My advisor Dan Boneh, colleague Gabi Nakibly and I have recently published a paper “Gyrophone: Recognizing Speech from Gyroscope Signals”.
It was presented at the 23rd USENIX Security conference in San Diego, and at
BlackHat Europe 2014 in Amsterdam.
To get a quick idea of what this research is about the following video should do:
We show that the MEMS gyroscopes found on modern smart phones are sufficiently sensitive to measure acoustic signals in the vicinity of the phone. The resulting signals contain only very low-frequency information (< 200 Hz). Nevertheless we show, using signal processing and machine learning, that this information is sufficient to identify speaker information and even parse speech. Since iOS and Android require no special permissions to access the gyro, our results show that apps and active web content that cannot access the microphone can nevertheless eavesdrop on speech in the vicinity of the phone.
This research attracted quite a bit of media attention and the first one to be published was an article in Wired.com: The Gyroscopes in Your Phone Could Let Apps Eavesdrop on Conversations. They interviewed us directly, and that article is probably the most technically accurate (Engadget and many more others followed and cited this original article).
We’ve been also addressed with some questions by a French journalist, which I answered quite in detail in an email. So to clarify certain points regarding this work I’m pasting the Q&A here:
Q: What is the best results that you get in term of recovering sound? What are the limit of your work until now? What sort of sounds couldn’t you recover? Could you recover a complete human conversation, for example ?
A: To be precise we currently do not recover the original sound in a way that it will be understandable to a human. We rather try to tell what was the original word (in our case digits) based on the gyroscope measurements. The fact that the recording is not comprehensible to a human ear doesn’t mean a machine cannot understand it, and that’s exactly what we do.
We managed to reach a recognition accuracy of 65% for a specific speaker, for a set of 11 different words, with a single mobile device, and 77% combining measurements from two devices. While that is far from full speech recognition the important point is that we can still identify potentially sensitive information in a conversation this way.
We also outline a direction for potential reconstruction of the original sound using multiple phones, but that requires further research, and we don’t claim yet whether it is possible or not with smartphone devices. Another, not less important result is the ability to identify the gender of the speaker, or to identify a particular speaker among a group of possible users of the mobile device.
Q: Why has nobody worked on and proposed this approach before? Is it because the technical tools (algorithm) weren’t available? I mean, what is really the most performance? What was the most difficult? The algorithm? What are the advantages in comparison to traditional microphones?

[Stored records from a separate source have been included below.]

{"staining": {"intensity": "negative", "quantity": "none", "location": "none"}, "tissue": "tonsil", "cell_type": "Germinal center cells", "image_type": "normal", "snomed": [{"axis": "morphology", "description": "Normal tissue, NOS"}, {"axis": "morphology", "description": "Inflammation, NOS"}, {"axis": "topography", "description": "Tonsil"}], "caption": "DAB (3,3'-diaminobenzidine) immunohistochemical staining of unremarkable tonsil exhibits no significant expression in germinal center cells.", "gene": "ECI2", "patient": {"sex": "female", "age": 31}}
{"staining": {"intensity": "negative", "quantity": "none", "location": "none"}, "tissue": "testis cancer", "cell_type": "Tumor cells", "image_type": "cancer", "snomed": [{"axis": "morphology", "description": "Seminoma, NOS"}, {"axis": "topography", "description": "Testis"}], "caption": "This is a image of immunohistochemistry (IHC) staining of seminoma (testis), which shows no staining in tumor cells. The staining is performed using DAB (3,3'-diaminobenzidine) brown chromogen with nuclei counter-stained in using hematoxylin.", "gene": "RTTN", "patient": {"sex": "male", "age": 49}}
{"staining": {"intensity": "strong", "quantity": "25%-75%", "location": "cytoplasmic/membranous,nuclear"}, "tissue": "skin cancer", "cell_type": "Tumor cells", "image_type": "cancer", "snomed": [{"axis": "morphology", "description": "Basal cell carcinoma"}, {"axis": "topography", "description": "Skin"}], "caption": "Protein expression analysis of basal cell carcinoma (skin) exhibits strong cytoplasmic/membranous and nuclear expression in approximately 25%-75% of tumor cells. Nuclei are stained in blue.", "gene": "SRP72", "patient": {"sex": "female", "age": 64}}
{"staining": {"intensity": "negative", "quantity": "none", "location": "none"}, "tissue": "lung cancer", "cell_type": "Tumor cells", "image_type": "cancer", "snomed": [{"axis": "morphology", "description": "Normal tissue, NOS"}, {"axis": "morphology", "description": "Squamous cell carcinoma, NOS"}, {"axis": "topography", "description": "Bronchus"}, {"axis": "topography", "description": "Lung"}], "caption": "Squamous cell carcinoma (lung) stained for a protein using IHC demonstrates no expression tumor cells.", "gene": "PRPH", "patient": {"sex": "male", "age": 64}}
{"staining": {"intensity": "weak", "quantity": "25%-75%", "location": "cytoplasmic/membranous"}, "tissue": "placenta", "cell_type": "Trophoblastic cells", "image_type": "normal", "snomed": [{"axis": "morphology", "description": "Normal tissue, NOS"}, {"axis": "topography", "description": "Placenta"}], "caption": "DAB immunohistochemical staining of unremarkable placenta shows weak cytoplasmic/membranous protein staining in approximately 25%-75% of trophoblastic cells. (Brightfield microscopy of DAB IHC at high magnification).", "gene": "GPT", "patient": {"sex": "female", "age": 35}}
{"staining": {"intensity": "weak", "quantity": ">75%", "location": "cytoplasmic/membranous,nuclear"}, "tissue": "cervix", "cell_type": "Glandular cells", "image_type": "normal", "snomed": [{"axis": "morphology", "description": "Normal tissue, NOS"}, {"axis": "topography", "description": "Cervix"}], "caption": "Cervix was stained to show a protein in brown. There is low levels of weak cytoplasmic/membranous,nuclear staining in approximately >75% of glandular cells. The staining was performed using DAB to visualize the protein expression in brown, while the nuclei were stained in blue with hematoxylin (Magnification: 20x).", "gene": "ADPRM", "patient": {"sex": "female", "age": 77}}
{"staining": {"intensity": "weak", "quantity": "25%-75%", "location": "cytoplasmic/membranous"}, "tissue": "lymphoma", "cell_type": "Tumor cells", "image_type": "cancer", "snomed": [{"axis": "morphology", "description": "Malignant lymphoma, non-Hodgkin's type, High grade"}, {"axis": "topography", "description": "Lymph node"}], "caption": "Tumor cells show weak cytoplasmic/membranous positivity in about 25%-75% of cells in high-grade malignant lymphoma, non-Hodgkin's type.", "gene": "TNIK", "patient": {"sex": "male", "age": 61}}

A: I’m not completely sure nobody hasn’t but definitely no prior work demonstrated the capabilities to this extent. The fact itself, that gyroscopes are susceptible to acoustic noise, was known. Manufacturers were aware of it but they didn’t look at it from a security point of view, but rather as an effect that might just add noise to the gyro measurements. We think there hasn’t been enough awareness regarding the possibility of sensing speech frequencies, and the security implications of it. In particular in smartphones, access to the gyro doesn’t require any permission from the user, which makes it a good candidate for leaking information, and a such, an interesting problem to look into. That is also the advantage compare to the regular microphone.
The hardest part apart from the idea itself was to adapt speech processing algorithms to work with the gyroscope signals and obtain results despite of the low sampling frequency and noise.
Q: What are the applications for Gyrophone that you imagine for the future? Spying?
A: The application can definitely be eavesdropping on specific words in a conversation, or knowing who is near the mobile device at a certain moment.
Q: What are the next steps in your work? I mean what is your next work now to progress in this direction? Do you plan to publish soon with new results?
A: The next steps in this direction would be to study better what are the limits of this attack: What physical range is possible? Can the recognition accuracy be improved?
Is there a way to synchronize two or more mobile devices to potentially recover sound?Currently we don’t plan to publish new results for this attack but rather exploring more ways to leak sensitive information from mobile phones by unexpected means.
Q: Do you imagine that in the future such system could be used by everybody? To do what?
A: It is not that easy to make such a system work for practical attacks on a large scale, although more research effort in this direction might yield more surprising results.
Q: How could we avoid this spying risk?
A: The attack is not so hard to prevent either by limiting the sampling rate available to applications, requiring specific permissions, or filtering the high frequencies.
Our hope is that the general issue of side-channel attacks will be addressed by mobile device manufacturers in way that will make it impossible.
The project page http://crypto.stanford.edu/gyrophone provides access to our code and dataset, as well as a link to the published paper.